[Opening Entries provided section]
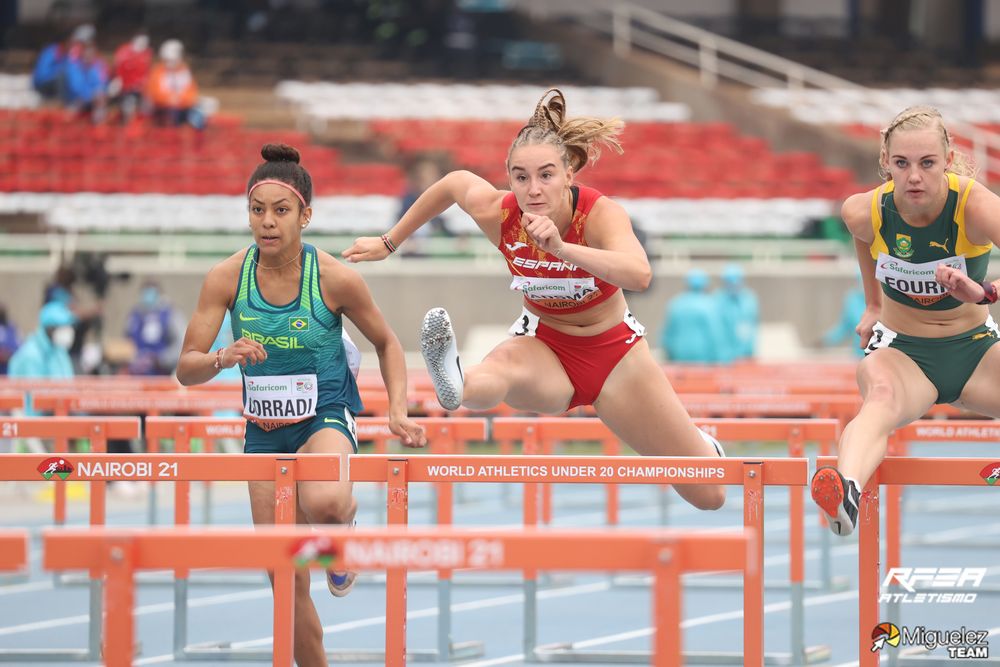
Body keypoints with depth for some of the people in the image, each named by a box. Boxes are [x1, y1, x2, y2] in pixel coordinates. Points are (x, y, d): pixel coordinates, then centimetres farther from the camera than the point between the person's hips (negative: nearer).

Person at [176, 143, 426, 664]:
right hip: (265, 428, 3)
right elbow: (186, 369, -10)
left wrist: (398, 412, -12)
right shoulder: (226, 278, -10)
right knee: (288, 583, 6)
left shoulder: (335, 279, -15)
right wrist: (224, 358, -32)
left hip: (326, 416, -3)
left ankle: (342, 523, -1)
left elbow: (387, 345, 1)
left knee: (323, 503, -38)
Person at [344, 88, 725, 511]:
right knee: (501, 367, -41)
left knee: (709, 496, 5)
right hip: (543, 345, 0)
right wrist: (390, 243, 13)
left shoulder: (600, 214, -30)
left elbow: (639, 275, -51)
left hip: (612, 349, 0)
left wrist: (561, 248, -65)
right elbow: (455, 181, 4)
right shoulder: (497, 214, -21)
[Closing Entries provided section]
### Aim of the task
Except for the pictures, give all the material above again verbatim.

### Task solution
Body keypoints with depth for some of the people in the image, each named by a box. Boxes are [x1, y1, x2, y2] in pixel coordinates. Points are (x, y, d): pixel coordinates, then centimetres farther from the camera than the point between the person's hips (negative: nearer).

Person at [176, 143, 426, 664]:
right hip: (265, 428, 3)
right elbow: (186, 369, -10)
left wrist: (398, 412, -12)
right shoulder: (226, 278, -10)
right knee: (288, 583, 6)
left shoulder: (335, 279, -15)
right wrist: (224, 358, -32)
left hip: (326, 416, -3)
left ankle: (342, 523, -1)
left elbow: (387, 345, 1)
left knee: (323, 503, -38)
Person at [344, 88, 725, 511]:
right knee: (501, 367, -41)
left knee: (709, 496, 5)
right hip: (543, 345, 0)
right wrist: (390, 243, 13)
left shoulder: (600, 214, -30)
left elbow: (639, 275, -51)
left hip: (612, 349, 0)
left wrist: (561, 248, -65)
right elbow: (455, 181, 4)
right shoulder: (497, 214, -21)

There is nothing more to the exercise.